## Work required
Copy out the lines of every entry below, swapping "زردچوبه" for "زعفران" each time it appears and leaving all other text unchanged. Leave the pictures out.

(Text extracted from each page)
☆ ☆ ☆ ☆

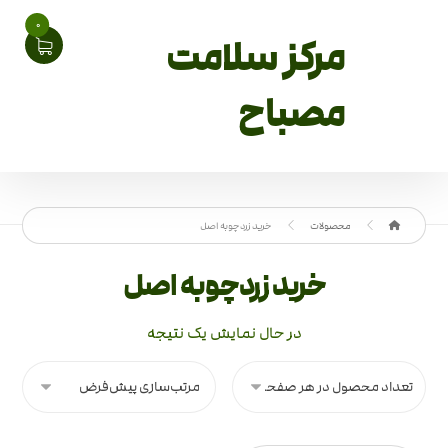
0
مرکز سلامت
مصباح
محصولات
خرید زردچوبه اصل
خرید زردچوبه اصل
در حال نمایش یک نتیجه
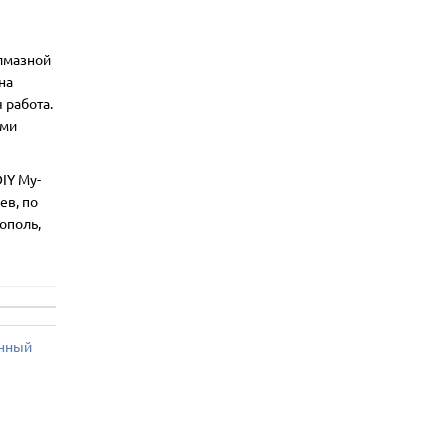
алмазной
на
 работа.
ими
IY My-
ев, по
ополь,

☆ ☆ ☆ ☆

## Exercise output
0
مرکز سلامت
مصباح
محصولات
خرید زعفران اصل
خرید زعفران اصل
در حال نمایش یک نتیجه
алмазной
на
 работа.
ими
IY My-
ев, по
ополь,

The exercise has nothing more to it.